Cid Benjamin
No período em que morei em Santiago do Chile, fui muitas vezes à Peña de los Parra. As peñas chilenas eram uma espécie de botequins, relativamente baratos, em que se bebia um bom vinho nacional, se comia empanadas (pastéis de forno típicos) e se escutava a (melhor) música do país. Na pequena Peña de los Parra, os músicos se revezavam, quase se confundindo com os frequentadores, e as mesas e cadeiras espremiam o palco, num ambiente extremamente acolhedor.
Era em torno de 1972, 1973. Eu tinha ingressado no país com documentos falsos, pois retornaria clandestinamente ao Brasil, depois de ter sido libertado da prisão em troca do embaixador alemão, sequestrado pela guerrilha em junho de 1970. No entanto, prisões e mortes inviabilizaram o retorno e fui obrigado a permanecer no Chile.

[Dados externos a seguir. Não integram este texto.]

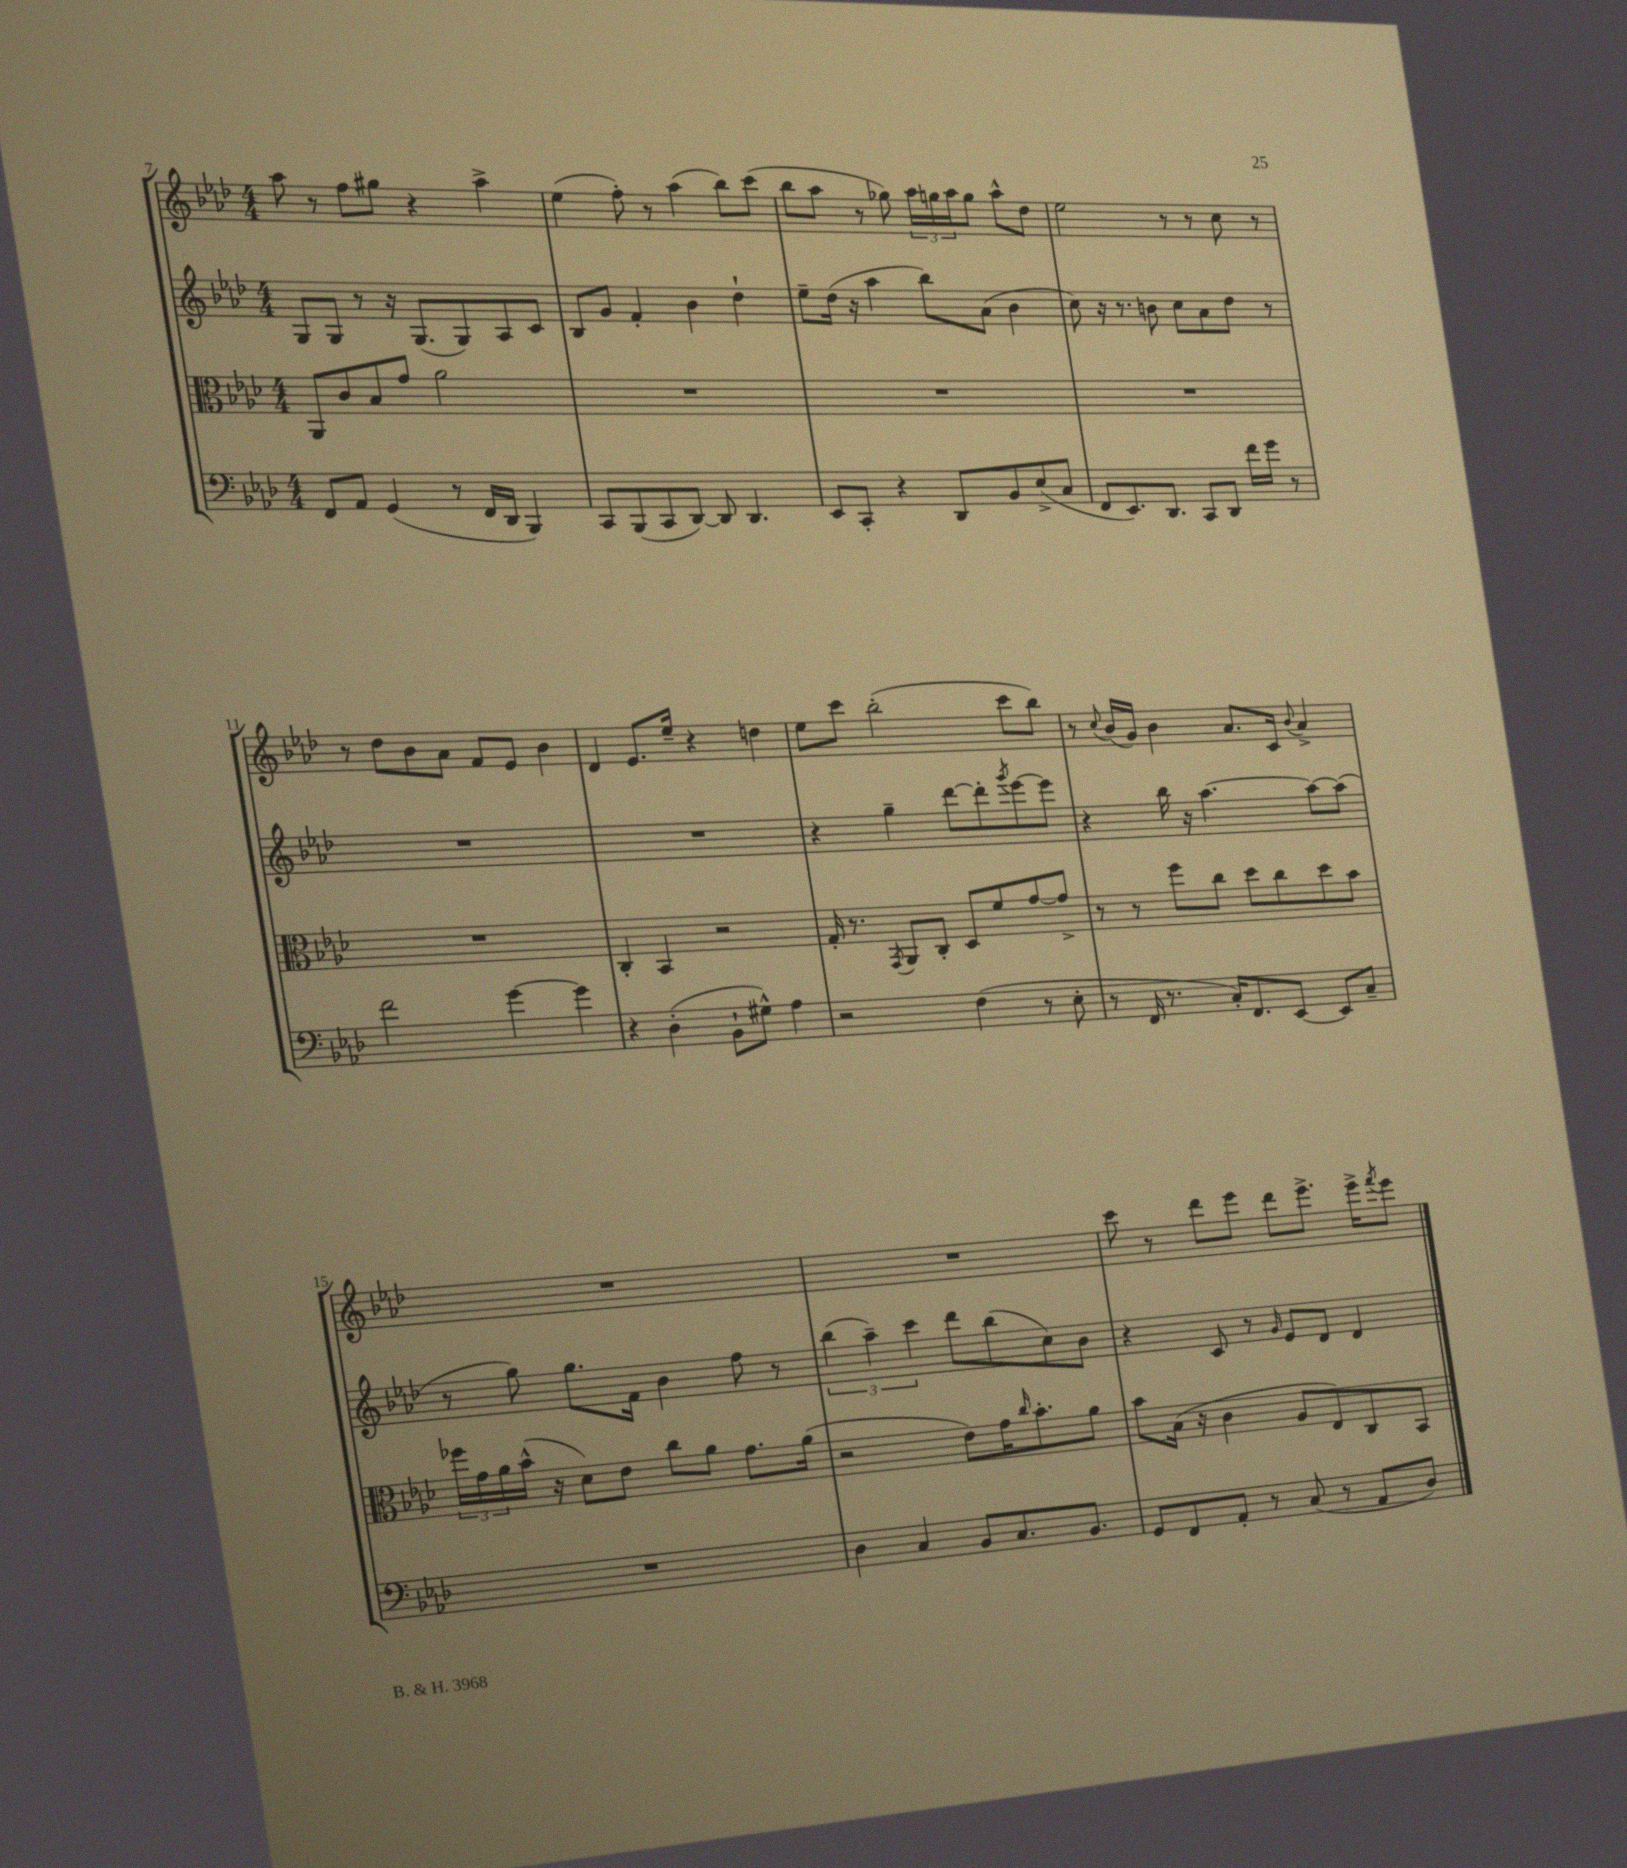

**kern	**kern	**kern	**kern
*part4	*part3	*part2	*part1
*staff4	*staff3	*staff2	*staff1
*clefF4	*clefC3	*clefG2	*clefG2
*k[b-e-a-d-]	*k[b-e-a-d-]	*k[b-e-a-d-]	*k[b-e-a-d-]
*M4/4	*M4/4	*M4/4	*M4/4
=7	=7	=7	=7
8FF/L	8AA-/L	8G/L	8aa-\
8AA-/J	8c/	8G/J	8r
(4GG/	8B-/	8r	8ff\L
.	8g/J	16r	8gg#X\J
.	.	(8.G/L	.
8r	2a-\	.	4r
16FF/LL	.	8G/)	.
16DD-/JJ	.	.	.
4BBB-/)	.	8A-/	4aa-^\
.	.	8c/J	.
=8	=8	=8	=8
8CC/L	1r	8B-/L	(4ee-\
(8BBB-/	.	8g/J	.
8CC/	.	4f'/	8ff'\)
[8DD-/J)	.	.	8r
8DD-/]	.	4b-\	(4aa-\
4.DD-/	.	.	.
.	.	4dd-`\	8bb-\L)
.	.	.	(8ccc\J
=9	=9	=9	=9
8EE-/L	1r	8ee-~\L	8bb-\L
8CC'/J	.	(16dd-\Jk	8aa-\J
.	.	16r	.
4r	.	4aa-\	8r
.	.	.	8gg-X\)
8DD-/L	.	8bb-\L)	24aa-\LL
.	.	.	24ggn\
.	.	.	24aa-\J
8BB-/	.	(8a-\J	8gg\J
(8E-^/	.	4b-\	8aa-^^\L
8C/J	.	.	8dd-\J
=10	=10	=10	=10
8FF/L	1r	8cc\)	2ee-\
8.EE-/)	.	16r	.
.	.	8.r	.
8.DD-/J	.	.	.
.	.	8bn\	.
8CC/L	.	8cc\L	8r
8DD-/J	.	8a-\	8r
16f\LL	.	8dd-\J	8cc\
16g\JJ	.	.	.
8r	.	8r	8r
!!LO:LB:g=z
=11	=11	=11	=11
2f\	1r	1r	8r
.	.	.	8dd-\L
.	.	.	8b-\
.	.	.	8a-\J
[4g\	.	.	8f/L
.	.	.	8e-/J
4g\]	.	.	4b-\
=12	=12	=12	=12
4r	4C'/	1r	4d-/
(4D-'\	4BB-/	.	8.e-/L
.	.	.	16ee-~/Jk
8BB-`\L	2r	.	4r
8G#X^^\J)	.	.	.
4A-\	.	.	4ddn\
=13	=13	=13	=13
2r	16G'/	4r	8ee-\L
.	8.r	.	.
.	.	.	8ccc\J
.	8qGG/	.	.
.	8AA-/L	4gg~\	(2bb-'\
.	8C'/J	.	.
(4F\	8D-/L	[8ddd-\L	.
.	8f/	8ddd-'\]	.
.	.	8qggg/	.
8r	[8g/	[8eee-\	8ccc\L
8E-'\	8g^/J]	8eee-\J]	8bb-\J)
=14	=14	=14	=14
8r	8r	4r	8r
.	.	.	8qqcc/
16FF/	8r	.	(16b-/LL
8.r	.	.	16g/JJ)
.	8ff\L	16bb-\	4b-\
.	.	16r	.
16C'/KL)	8cc\J	[4.aa-\	.
8.FF/	.	.	.
.	8dd-\L	.	8.a-/L
[8EE-/J	8cc\	.	.
.	.	.	16c/Jk
.	.	.	8qqb-/
8EE-/L]	8dd-\	8aa-\L_	4a-^/
8C~/J	8b-\J	(8aa-\J]	.
!!LO:LB:g=z
=15	=15	=15	=15
1r	24ff-X\LL	8r	1r
.	24g\	.	.
.	24a-\	.	.
.	(16b-^^\JJ	8gg\)	.
.	16r	.	.
.	8d-\L)	8.gg\L	.
.	8e-\J	.	.
.	.	16f\Jk	.
.	8cc\L	4b-\	.
.	8a-\J	.	.
.	8.g\L	8ff\	.
.	.	8r	.
.	(16a-\Jk	.	.
=16	=16	=16	=16
4D-\	2r	(6bb-\	1r
.	.	6aa-~\)	.
4C/	.	.	.
.	.	6ccc\	.
8BB-/L	8e-\L)	8ddd-\L	.
8.C/	16g\K	(8bb-\	.
.	16qqcc/	.	.
.	8.b-'\	.	.
.	.	8cc\)	.
8.BB-/J	.	.	.
.	8a-\J	8b-\J	.
=17	=17	=17	=17
8GG/L	8b-\L	4r	8ccc\
8FF/	(16B-\Jk	.	8r
.	16r	.	.
8AA-'/J	4c\	8c/	8ddd-\L
8r	.	8r	8eee-\J
.	.	16qqg/	.
(8C/	8A-/L	8e-/L	8ddd-\L
8r	8E-/)	8d-/J	8.eee-^\J
8AA-/L	8C/	4d-/	.
.	.	.	16eee-^\KL
.	.	.	8qfff/
8D-/J)	8BB-/J	.	8eee-\J
==	==	==	==
*-	*-	*-	*-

Minha sitação irregular não tornava recomendável que circulasse no seio da colônia brasileira, onde havia muitos informantes.
Criei, então, um circuito próprio de atividades, inclusive de lazer: a Peña de los Parra, criada por Violeta, àquela altura já morta, era parte desse circuito. O local era mantido por seus dois filhos, Angel e Isabel.
Parra, também músicos. Ao longo de muitos meses, quase toda semana eu aparecia por lá. Só não ia mais vezes por falta de dinheiro.
Com o tempo, conheci Angel, que lá pelas tantas me convidou para fazer parte de um grupo de música folclórica chilena que ele estava começando a organizar, pois eu tocava violão, ainda que não fosse exatamente um virtuose.
Tudo corria bem, até que, em meio a um ensaio apareceu uma equipe de TV para uma reportagem com o grupo. Fui obrigado a contar para Angel qual era a minha situação e explicar-lhe que não poderia aparecer. Com isso, minha recém-iniciada carreira de folclorista chileno chegou ao fim. Mas devo admitir que ela não era muito promissora.
De qualquer forma, continuei a frequentar a peña regulamente até perto de setembro de 1973, quando adveio o golpe de estado que derrubou Allende e deu início à ditadura de Pinochet.
Desnecessário dizer que, com o golpe militar, a Peña de los Parra foi fechada. Angel e Isabel tiveram que se esconder e, depois, se exilar na França para não terem o mesmo fim de Victor Jara o mais talentoso músico dessa geração preso e assassinado pelos golpistas.